Figure 1. The measured quadrupolar splittings with the explanation in the original caption. Reprinted with permission from Akutsu and Seelig, Biochemistry, 20, 7366 (1981). Copyright (1981) American Chemical Society.

Clearly, the effects of different ions on the quadrupole splittings are differentiable within experimental accuracy in Fig. 1. (These changes were later shown to be consistent with the addition of different charges into the bilayer, and the electrometer concept was introduced to measure the amount of charge incorporated in the bilayer interface. [Scherer et al.]) Importantly, when the results of Fig. 1 are transformed to order parameters in Fig. 2, one can see that the numerical changes in \(S_\mathrm{CD}\) are rather small: the y-axis only spans < 0.03 units for \(\beta\) and 0.06 for \(\alpha\).
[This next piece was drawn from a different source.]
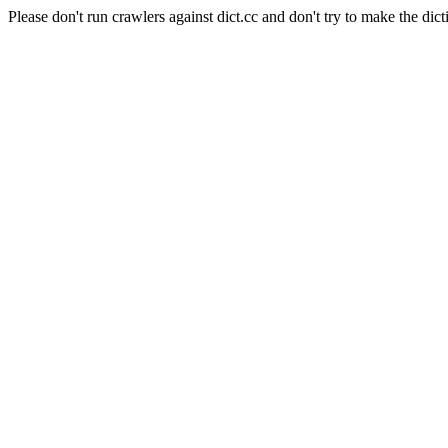
Please don't run crawlers against dict.cc and don't try to make the dict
Figure 2. Same data as Fig. 1. but given as order parameters instead of splittings.

Indeed, the measured (upon addition of 1M CaCl\(_2\) concentration, the changes due NaCl are negligible) changes in the \(\beta\)-and \(\alpha\)-carbons are only \(\sim\) 0.02 and \(\sim\) 0.05, respectively.

The resolution of ¹³C experiment depends somewhat on the pulse sequence used. For example Dvinskikh et al. measured the effect of dehydration in the lipid order parameters with APM-CP pulse sequence, and changes of 0.01 were measurable. Fig. 3 shows the order parameters for \(\alpha\)-and \(\beta\)-carbons as a function of dehydration independently measured with ¹³C and ²H NMR for different PC lipids. All the results are qualitatively similar, that is, they give the same relative change with dehydration.

Figure 3. Dehydration changes on \(\alpha\) and \(\beta\) order parameters measured with different methods. The data taken from Dvinskikh et al., Ulrich et al. and Bechinger et al.

 

Why Simulate?

From the experiments it is not clear how large conformational and energetical changes these small changes in the order parameters indicate. This could, however, be revealed with a molecular model that reproduces the measured order parameters. We have already succesfully applied this approach to explain the measured low order parameters (and their temperature dependence) in the lamellar phase of the nonionic surfactant C\(_{12}\)E\(_5\) [Ferreira et al.]. For the lipid headgroup and glycerol region the problem is, however, that with the current force fields the order parameters from simulation models are both absolutely and relatively too far from the experimental values to be useful for interpretating the experiments.